Glass R I, Mulvihill M N, Smith H, Peto R, Bucheister D, Stoll B J
Am J Public Health. 1977 Aug;67(8):751-5. doi: 10.2105/ajph.67.8.751.
Three hundred sixty-three patients representing two groups of consecutive medical admissions to a large city hospital were evaluated on admission to determine what factors might predict "non-medical" or social stay. Periodic follow-up determined when patients were ready for discharge and when their social stay began. A composite index, the 4-Score, was derived as a simple indicator of risk for subsequent social stay; it is defined as the number of positive answers to the questions: 1) Is the patient 80 years old or more? 2) Will the patient have to live somewhere new at discharge? 3) Is there any disorientation? AND 4) If so, is the disorientation chronic? Eighteen per cent of the total inpatient hospital days of this group of patients could be attributed to social stay. The 56 patients with a 4-Score of two or more on admission had on average a week each of social stay while the 307 patients with a score of less than two averaged only one social day each.

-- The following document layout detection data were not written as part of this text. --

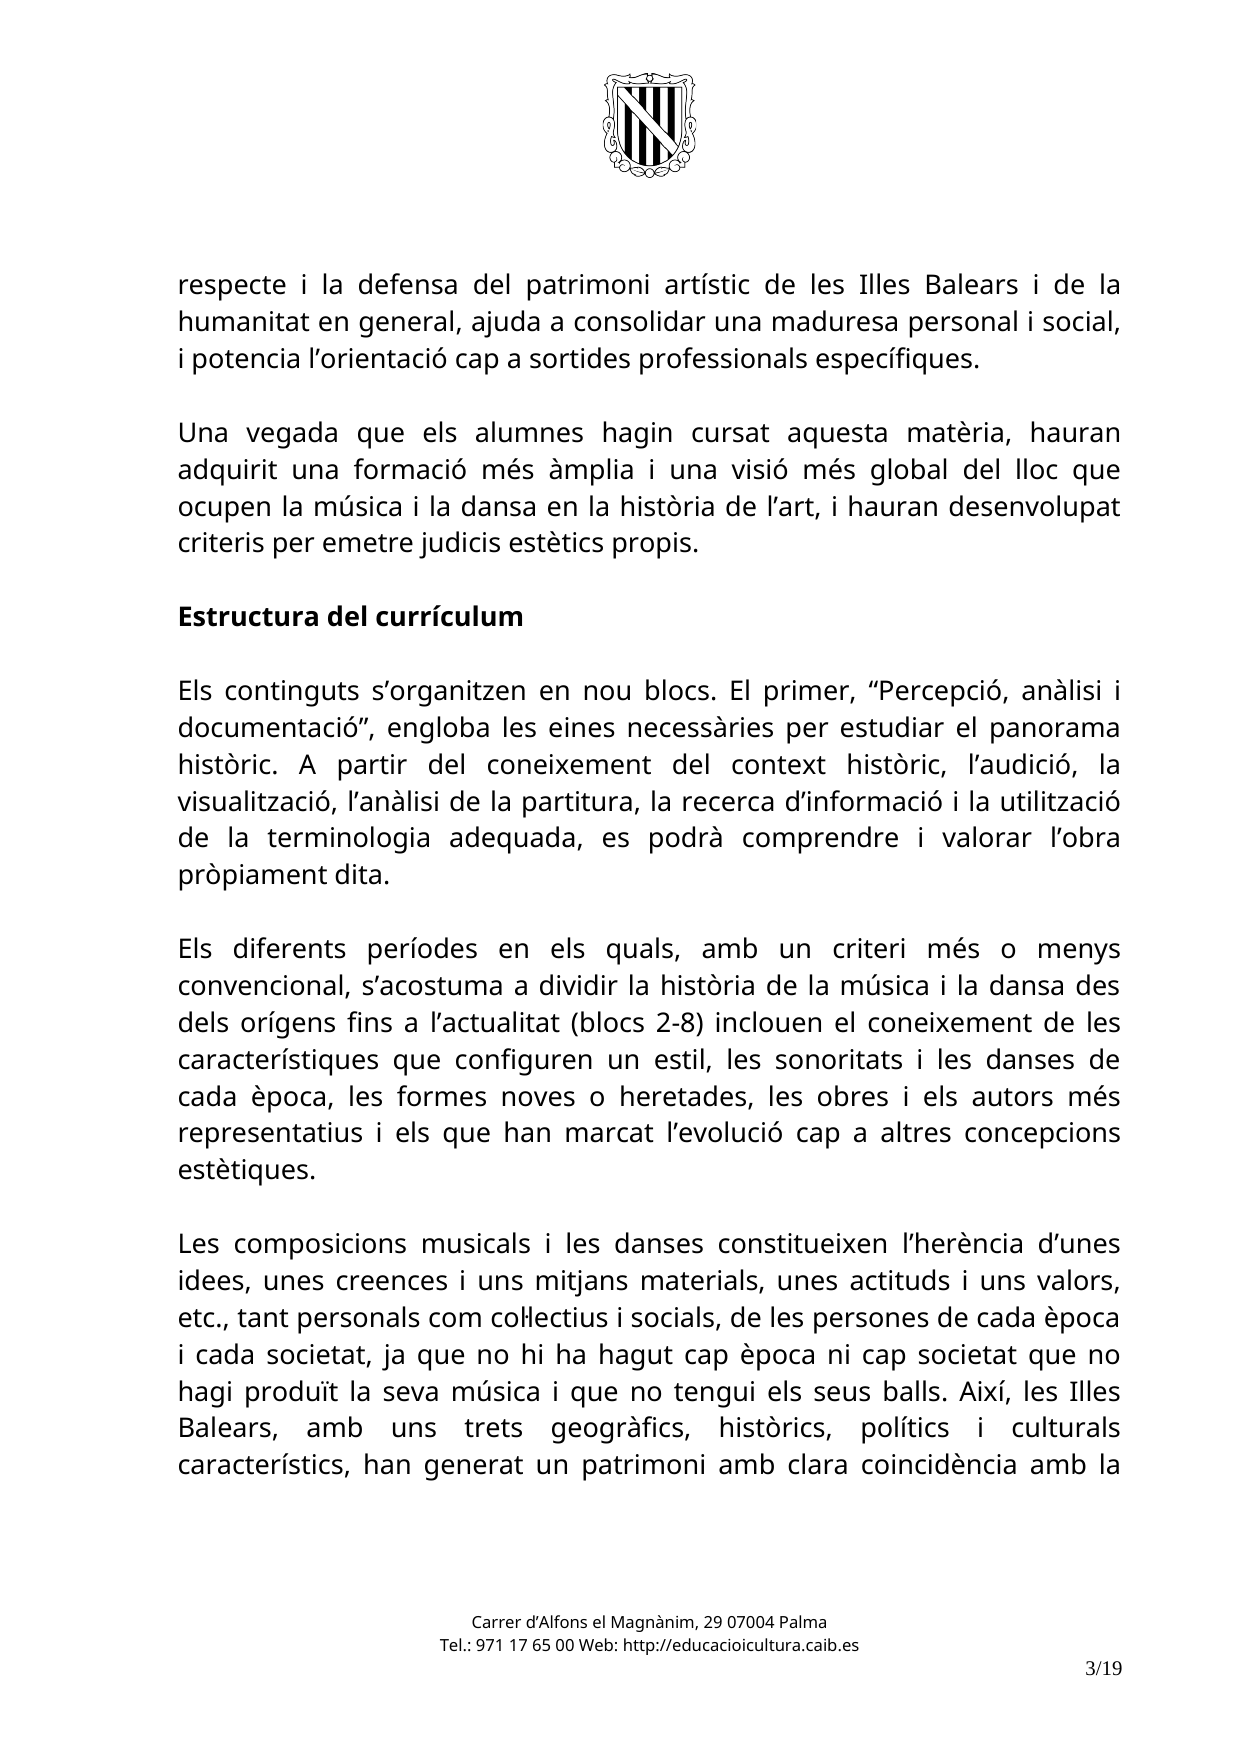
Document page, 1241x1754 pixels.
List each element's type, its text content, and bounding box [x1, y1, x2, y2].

text respecte i la defensa del patrimoni artístic de les Illes Balears i de la humanitat en general, ajuda a consolidar una maduresa personal i social, i potencia l’orientació cap a sortides professionals específiques. [177, 266, 1122, 376]
text Una vegada que els alumnes hagin cursat aquesta matèria, hauran adquirit una formació més àmplia i una visió més global del lloc que ocupen la música i la dansa en la història de l’art, i hauran desenvolupat criteris per emetre judicis estètics propis. [177, 413, 1122, 561]
picture [602, 73, 697, 178]
text Els diferents períodes en els quals, amb un criteri més o menys convencional, s’acostuma a dividir la història de la música i la dansa des dels orígens fins a l’actualitat (blocs 2-8) inclouen el coneixement de les característiques que configuren un estil, les sonoritats i les danses de cada època, les formes noves o heretades, les obres i els autors més representatius i els que han marcat l’evolució cap a altres concepcions estètiques. [177, 929, 1122, 1188]
text Les composicions musicals i les danses constitueixen l’herència d’unes idees, unes creences i uns mitjans materials, unes actituds i uns valors, etc., tant personals com col·lectius i socials, de les persones de cada època i cada societat, ja que no hi ha hagut cap època ni cap societat que no hagi produït la seva música i que no tengui els seus balls. Així, les Illes Balears, amb uns trets geogràfics, històrics, polítics i culturals característics, han generat un patrimoni amb clara coincidència amb la cultura occidental en la qual estan immerses, però alhora amb senyes que els atorguen un sentit definitori propi. [177, 1224, 1122, 1483]
text Estructura del currículum [177, 598, 1122, 634]
text Els continguts s’organitzen en nou blocs. El primer, “Percepció, anàlisi i documentació”, engloba les eines necessàries per estudiar el panorama històric. A partir del coneixement del context històric, l’audició, la visualització, l’anàlisi de la partitura, la recerca d’informació i la utilització de la terminologia adequada, es podrà comprendre i valorar l’obra pròpiament dita. [177, 671, 1122, 893]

对一家大型城市医院连续收治的两组共363名患者进行入院评估,以确定哪些因素可能预测“非医疗”或社会停留情况。定期随访确定患者何时准备好出院以及他们的社会停留何时开始。一个综合指数,即4分评分,被用作后续社会停留风险的简单指标;它被定义为对以下问题回答为肯定的数量:1)患者年龄是否在80岁及以上?2)患者出院后是否要搬到新的地方居住?3)是否存在定向障碍?以及4)如果存在,定向障碍是否为慢性?该组患者的住院总天数中有18%可归因于社会停留。入院时4分评分达到两分或更高的56名患者平均每人有一周的社会停留时间,而评分低于两分的307名患者平均每人只有一天的社会停留时间。